Overview
PepSweetener is a software tool that facilitates the manual annotation of intact glycopeptide spectra by providing a detailed visualization of all theoretical glycopeptides that match the molecular mass of the queried precursor ion. Ion matching can be performed in two modes: simple and advanced search.
Simple Search
In the simple search mode, precursor ions are matched to the combination of all tryptic peptides including N-glycosites in the human proteome (1 missed cleavage allowed) and all human N-glycans of reported in the October 2017 release of GlyConnect extended in-house by manually mining and curating published articles. This represents ~150 million combinations. Several filters are defined for limiting the search space. Please note that due to its size the dataset is stored at one of the ExPASy servers.
Search Parameters
The input is a list of hypothetical intact N-glycopeptide masses / precursor ions – The format of this query list is comma separated experimental masses or ions. For ions, the charge state is defined by placing each charge value in brackets e.g. 999.99(+3).
The tolerance ± - the error window on experimental glycopeptide mass values, is specified in parts per million (ppm) or dalton (Da) unitsHere is a sample input list:
910.386(+3), 1393.6226(+2), 2887.2452
Visualization of matched glycopeptides
All the theoretical glycopeptides are visualized on a heat-map chart with tiles colored accordingly to the ppm distance from the query mass. The chart is sortable by peptide and glycan mass or the ppm distance to the queried mass. Mousing over the row labels pops up the peptide mass and the UniProt identifier of the source protein.
Glycan Composition Filter
In order to filter results by glycan composition click on the button "Glycan filter". The filter excludes glycans containing particular monomers or defines a minimum amount of particular monomers in searched glycans.
Theoretical Peptide Ions
To assist peptide assignment, theoretical b and y peptide ions are displayed after mouse click on the glycopeptide tile.
Advanced Search
In the advanced mode, the search space is custom-built by specifying peptides and glycans.

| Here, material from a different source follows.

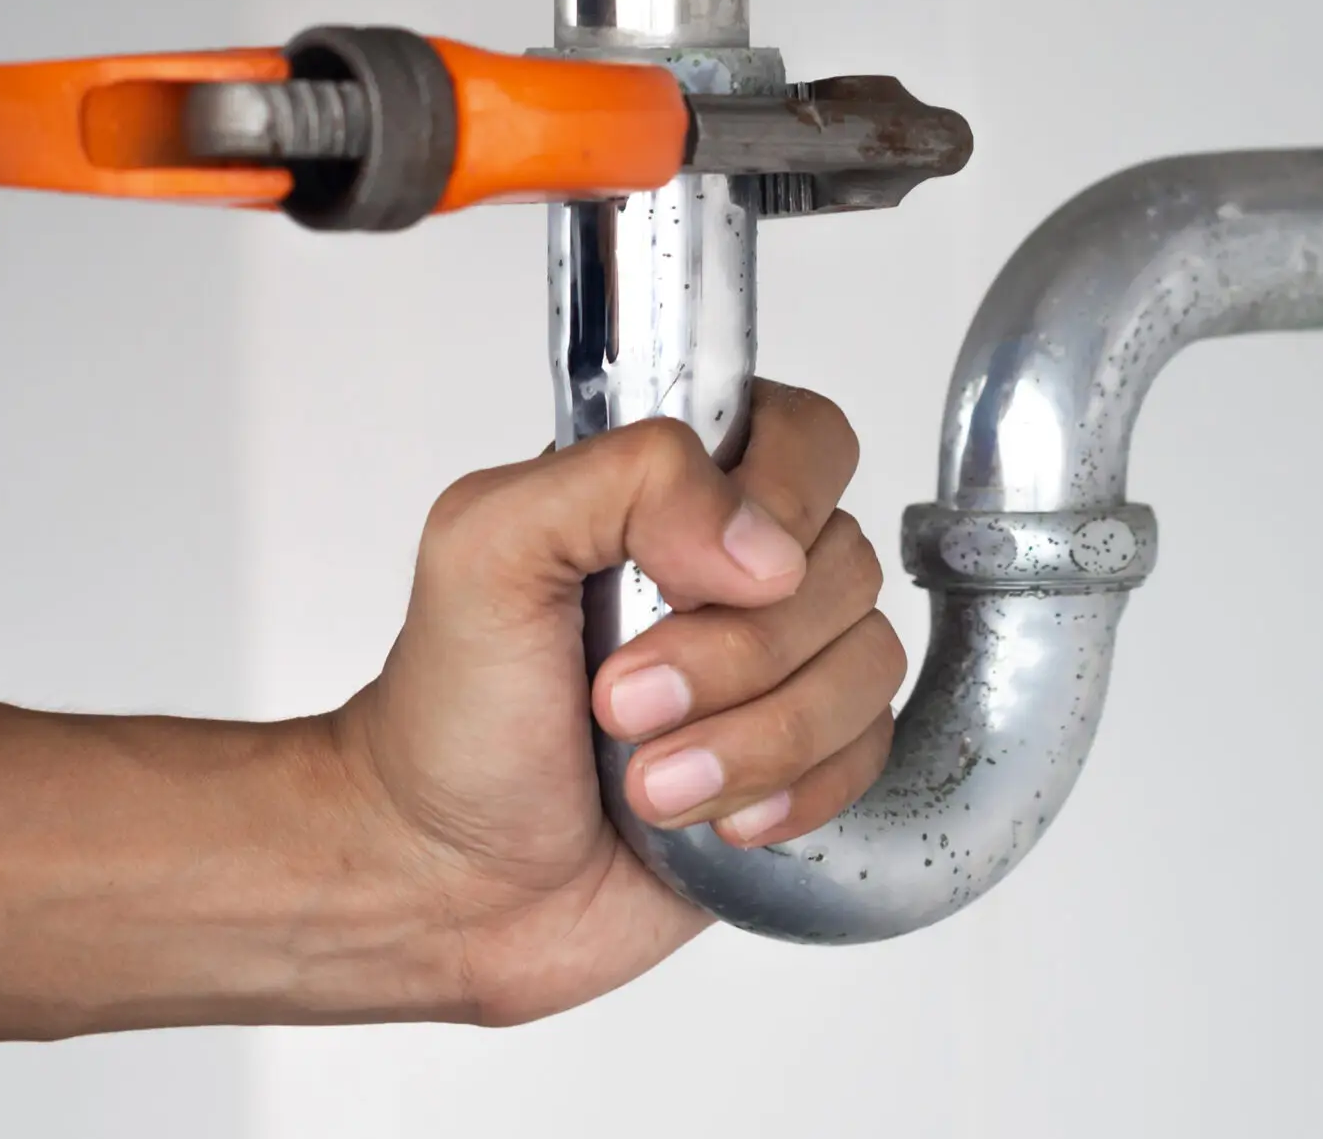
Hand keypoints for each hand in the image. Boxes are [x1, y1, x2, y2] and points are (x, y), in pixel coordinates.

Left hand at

Peptides can be automatically generated for a chosen protein by providing UniProt identifier and cleavage enzyme or uploaded in a text file (file format description). The input glycan repertoire can be chosen as the whole glycan composition dataset, or its restriction to N glycans, or it can be uploaded in a text file with a comma-separated list of compositions (file format description). Peptides may carry modifications. In this case, corresponding mass shifts must be placed within square brackets (e.g. [+80] for phosphorylation). Raw masses can be used instead of peptide sequences or glycan compositions.
Peptide Input
Supported cleavage enzymes are: asp-n, bnps-skatole, caspase 1, caspase 2, caspase 3, caspase 4, caspase 5, caspase 6, caspase 7, caspase 8, caspase 9, caspase 10, chymotrypsin high specificity, chymotrypsin low specificity, clostripain, cnbr, enterokinase, factor Xa, formic acid, glutamyl endopeptidase, granzyme B, hydroxylamine, iodosobenzoic acid, lysc, ntcb, pepsin ph2.0, pepsin ph1.3, proline endopeptidase, pronase, proteinase K, staphylococcal peptidase i, thermolysin, thrombin, trypsinGlycosylation sites Filtering
Two checkboxes located at the bottom of the peptide input section allow for peptide filtering due to presence of the N glycosylation site motif or S/T residue.
Note: The N-glycosylation site filter works differently in protein digestion and peptide file upload modes. In the protein digestion mode, N-glycosylation sites are mapped on the protein and the filter removes only the peptides that do not contain asparagine located within N-glycosylation motif. In the peptide upload mode, only peptides with a complete N-glycosylation motif are retained.
Glycan Input
Supported file format for glycan input - Only plain text files are supported - Glycan compositions must be separated by a comma
Supported glycan composition format - Only the following glycan monomers are currently permitted:
Hex, dHex, HexA, HexNAc, Kdn, NeuAc, NeuGc, Neu, Fuc, S, P
- Count for each monomer should be placed after a colon
- Each glycan monomer is separated by a vertical line character (|)
- Glycan composition is case sensitive
Here are some valid glycan composition examples:
Hex:4|S:1|NeuAc:1|HexNAc:5, Hex:5|dHex|HexNAc:5
Click here to download sample data file with glycan compositions
Note: a missing count value after a monomer is interpreted as a single occurrence of monomer.
Acknowledgements
PepSweetener was developed in collaboration with members of Dr. Daniel Kolarich group at Max Planck Institute of Colloids and Interfaces in Berlin, Germany.
This work was supported by European Union FP7 GastricGlycoExplorer Innovative Training Network under Grant Agreement No. 316929.